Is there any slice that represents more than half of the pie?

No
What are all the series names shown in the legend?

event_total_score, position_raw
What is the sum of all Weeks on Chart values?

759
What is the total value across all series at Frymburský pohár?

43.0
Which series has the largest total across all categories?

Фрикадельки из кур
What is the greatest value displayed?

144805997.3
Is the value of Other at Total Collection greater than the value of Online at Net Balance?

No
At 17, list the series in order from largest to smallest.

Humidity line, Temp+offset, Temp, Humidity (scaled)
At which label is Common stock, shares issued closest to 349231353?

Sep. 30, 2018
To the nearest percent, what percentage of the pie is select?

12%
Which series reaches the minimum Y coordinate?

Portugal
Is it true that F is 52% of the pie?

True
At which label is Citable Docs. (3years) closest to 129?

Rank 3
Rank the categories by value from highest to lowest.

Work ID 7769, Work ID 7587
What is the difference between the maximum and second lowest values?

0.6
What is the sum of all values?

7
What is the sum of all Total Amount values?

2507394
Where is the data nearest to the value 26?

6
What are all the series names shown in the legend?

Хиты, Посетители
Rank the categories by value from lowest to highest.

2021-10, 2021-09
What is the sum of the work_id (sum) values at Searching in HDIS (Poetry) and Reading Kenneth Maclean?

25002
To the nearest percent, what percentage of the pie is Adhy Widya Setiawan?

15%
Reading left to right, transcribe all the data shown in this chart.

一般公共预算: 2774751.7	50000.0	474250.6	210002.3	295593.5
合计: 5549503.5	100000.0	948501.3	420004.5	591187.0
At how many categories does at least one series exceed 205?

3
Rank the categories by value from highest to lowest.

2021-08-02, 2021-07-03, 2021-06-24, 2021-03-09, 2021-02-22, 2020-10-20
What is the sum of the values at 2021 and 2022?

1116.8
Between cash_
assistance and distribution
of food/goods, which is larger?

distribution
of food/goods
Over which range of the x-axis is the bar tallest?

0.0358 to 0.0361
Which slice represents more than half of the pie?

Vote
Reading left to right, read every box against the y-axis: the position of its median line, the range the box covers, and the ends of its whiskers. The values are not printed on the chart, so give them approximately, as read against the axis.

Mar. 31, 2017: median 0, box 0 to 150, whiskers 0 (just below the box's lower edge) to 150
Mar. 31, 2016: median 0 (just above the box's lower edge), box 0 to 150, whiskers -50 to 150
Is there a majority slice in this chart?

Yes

→ **TASK PROMPT**
Copy every one of the records above word for word, keeping each line as it appears.

→ **PROBLEM SOLUTION**
Is there any slice that represents more than half of the pie?

No
What are all the series names shown in the legend?

event_total_score, position_raw
What is the sum of all Weeks on Chart values?

759
What is the total value across all series at Frymburský pohár?

43.0
Which series has the largest total across all categories?

Фрикадельки из кур
What is the greatest value displayed?

144805997.3
Is the value of Other at Total Collection greater than the value of Online at Net Balance?

No
At 17, list the series in order from largest to smallest.

Humidity line, Temp+offset, Temp, Humidity (scaled)
At which label is Common stock, shares issued closest to 349231353?

Sep. 30, 2018
To the nearest percent, what percentage of the pie is select?

12%
Which series reaches the minimum Y coordinate?

Portugal
Is it true that F is 52% of the pie?

True
At which label is Citable Docs. (3years) closest to 129?

Rank 3
Rank the categories by value from highest to lowest.

Work ID 7769, Work ID 7587
What is the difference between the maximum and second lowest values?

0.6
What is the sum of all values?

7
What is the sum of all Total Amount values?

2507394
Where is the data nearest to the value 26?

6
What are all the series names shown in the legend?

Хиты, Посетители
Rank the categories by value from lowest to highest.

2021-10, 2021-09
What is the sum of the work_id (sum) values at Searching in HDIS (Poetry) and Reading Kenneth Maclean?

25002
To the nearest percent, what percentage of the pie is Adhy Widya Setiawan?

15%
Reading left to right, transcribe all the data shown in this chart.

一般公共预算: 2774751.7	50000.0	474250.6	210002.3	295593.5
合计: 5549503.5	100000.0	948501.3	420004.5	591187.0
At how many categories does at least one series exceed 205?

3
Rank the categories by value from highest to lowest.

2021-08-02, 2021-07-03, 2021-06-24, 2021-03-09, 2021-02-22, 2020-10-20
What is the sum of the values at 2021 and 2022?

1116.8
Between cash_
assistance and distribution
of food/goods, which is larger?

distribution
of food/goods
Over which range of the x-axis is the bar tallest?

0.0358 to 0.0361
Which slice represents more than half of the pie?

Vote
Reading left to right, read every box against the y-axis: the position of its median line, the range the box covers, and the ends of its whiskers. The values are not printed on the chart, so give them approximately, as read against the axis.

Mar. 31, 2017: median 0, box 0 to 150, whiskers 0 (just below the box's lower edge) to 150
Mar. 31, 2016: median 0 (just above the box's lower edge), box 0 to 150, whiskers -50 to 150
Is there a majority slice in this chart?

Yes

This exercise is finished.